Our proposal (see here for a larger version) would create a geographically cohesive 7th District in Atlanta’s northeastern suburbs that would have voted 60-36 for Hillary Clinton and 53-46 Barack Obama. This very diverse seat would be 25 percent black, 20 percent Hispanic, and 11 percent Asian-American, meaning a person of color would be highly likely to win the Democratic nomination and thus the general election.
Of course, making the 7th bluer means another district has to become redder. Consequently, these lines shift the current 6th District, which is just north of Atlanta, from just a 48-47 Trump win to a 53-42 Trump victory, so under this map, the recent special election likely would never have become competitive. For Democrats, though, that would be a small price to pay in exchange for a solidly blue 7th.

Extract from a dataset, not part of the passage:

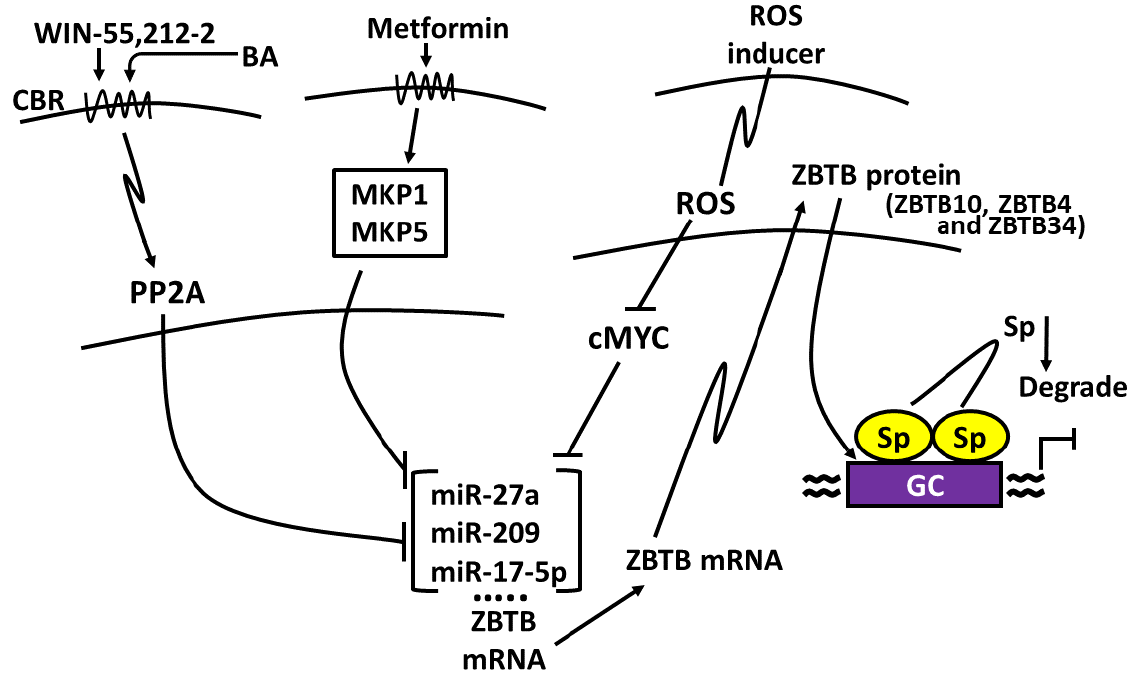
Figure 5. Mechanisms of Sp downregulation [149,150,160,162,164]: ROS-inducers target Myc [149,150] whereas Metformin and WIN target kinases [189 – 191] to activate ZBTB (via miRNA down- regulation), which displace Sp TFs from GC-rich sites. ZBTB genes induced via these pathways in- clude ZBTB10, ZBTB34 and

In the more rural Black Belt region to the south, the Augusta-based 12th District would shift northwest, increasing its black population from 32 percent to 37 percent, making it more Democratic. The redrawn seat still would have favored Trump 53-45, but it would have given Romney only a 51-48 win. That, however, is substantially bluer than the existing gerrymandered version, which backed Trump 57-41 and Romney 55-44.
Indeed, Republicans specifically targeted former Rep. John Barrow, a Blue Dog Democrat, when they redrew these lines after 2010 (something they’d in fact already tried once before with a mid-decade gerrymander ahead of the 2006 elections). Though Barrow survived against an unexpectedly weak opponent in 2012, he was ultimately beaten by 10 points in 2014. Under this proposed map, though, it’s plausible that Barrow could have survived that year’s GOP wave and gone on to win again in 2016.

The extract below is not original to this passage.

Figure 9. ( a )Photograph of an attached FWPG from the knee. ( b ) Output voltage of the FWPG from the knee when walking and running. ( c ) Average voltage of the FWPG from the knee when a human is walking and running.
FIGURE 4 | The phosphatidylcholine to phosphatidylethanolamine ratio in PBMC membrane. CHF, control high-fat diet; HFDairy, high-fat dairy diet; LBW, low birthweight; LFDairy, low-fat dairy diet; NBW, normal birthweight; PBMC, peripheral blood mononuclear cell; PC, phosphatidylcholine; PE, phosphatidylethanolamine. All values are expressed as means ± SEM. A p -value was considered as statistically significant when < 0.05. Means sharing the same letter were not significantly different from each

So in addition to the one to two additional seats Democrats would have won without Republican gerrymanders, nonwhite representation would have increased from four to five out of the total 14 members in the delegation. That’s a more equitable result, but it’s still a considerably smaller proportion than the nonwhite population statewide, which has now reached 47 percent. (At the time of the 2010 census, it was 44 percent.)
And because there are, of course, a variety of possible ways you can draw nonpartisan maps, alternatives could increase African-American representation even further. The proposal shown below would draw two additional cohesive districts, each with a substantial black population.

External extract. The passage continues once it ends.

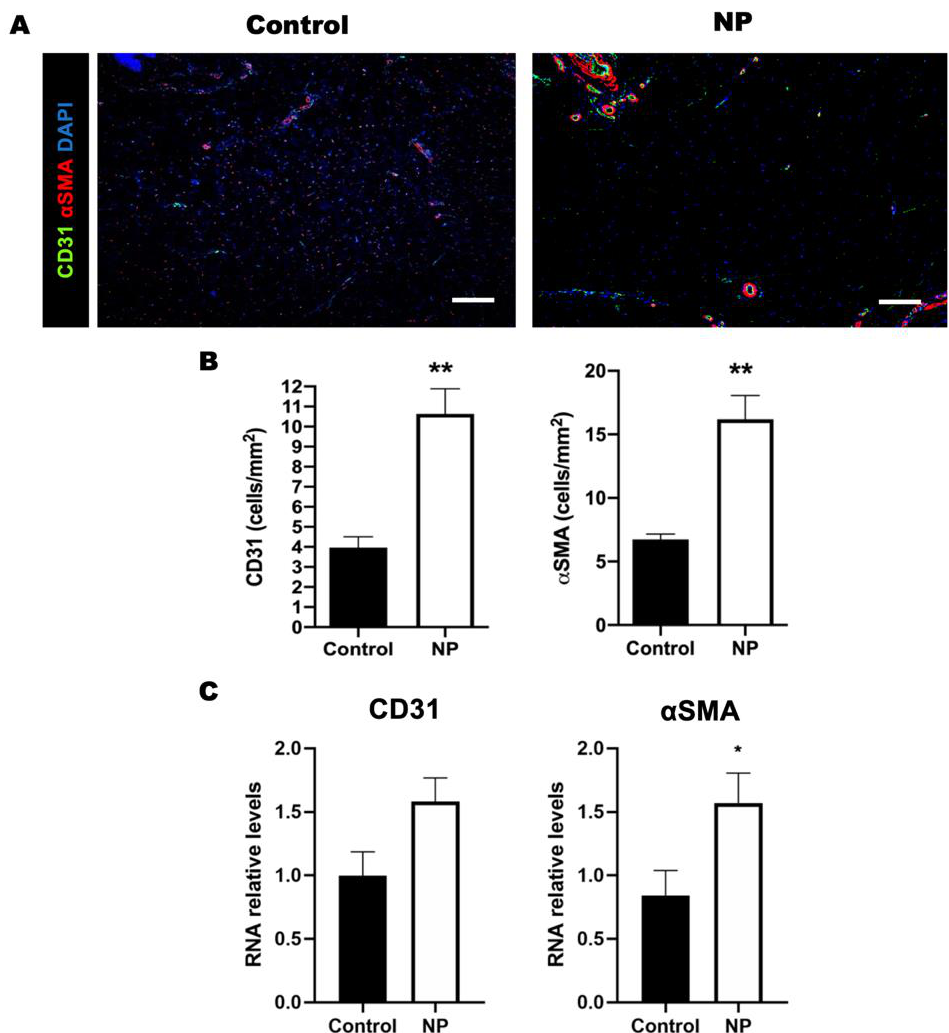
Figure 5. The level of angiogenesis in the wound area is elevated after negative-pressure treatment. ( A ) Immunohistological staining of CD31 (green) and α SMA (red) in the control and NP groups. ( B ) The density of blood vessels labeled with CD31 and α SMA is higher in the NP group. ( C ) The RNA expression of CD31 and α SMA in the control and NP groups (n = 4). Scale bar: 200 µ m. * p < 0.05, ** p < 0.01. Error bar: standard error. 3.4. Negative Pressure Treatment Decreased the Inflammatory Response in the Animal Study Immunofluorescent staining of the specimens revealed the reduced infiltration of CD3 + ( p = 0.02), CD4 + ( p = 0.03), CD8 + ( p < 0.01), and CD45 + ( p = 0.04) cells in the NP-treatment group compared to the control group (Figure 6A,B). The infiltration of CD 68 + cells was similar between the two groups ( p = 0.25) (Figure 6). The RNA expression of another macrophage marker (CD14) (control vs. NP: 1.0 ± 0.18 vs. 1.2 ± 0.26, p = 0.58) also showed no significant increase in RNA expression. The expression of the proinflammatory cytokine tumor necrosis factor alpha (TNF α ) in the NP group did not differ significantly from that of the control group (control vs. NP: 1.0 ± 0.12 vs. 1.5 ± 0.4, p = 0.27) (Figure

This second map turns the 7th into a safely blue seat where 42 percent of the population is black, all but guaranteeing that it would elect a black Democratic representative. The 12th District, meanwhile, would gain the city of Macon to become just a 49-46 plurality white. That would make it substantially bluer (Clinton would have won it 55-43), and would also make it very likely to elect a black Democrat. Meanwhile, the 2nd District in Columbus and Valdosta would remain plurality black and would still have favored Clinton 53-46, which would be enough to ensure the continued re-election of moderate black Democratic Rep. Sanford Bishop.
Although current judicial interpretations of the Voting Rights Act and Fourteenth Amendment might not require lines such as these, Democrats should change existing laws to promote the creation of such districts to correct the structural over-representation of whites in Congress nationally. But even in the absence of new laws, nonpartisan maps like the pair shown in the post highlight just how aggressively Republicans have gerrymandered Georgia, and why the need for reform is so great.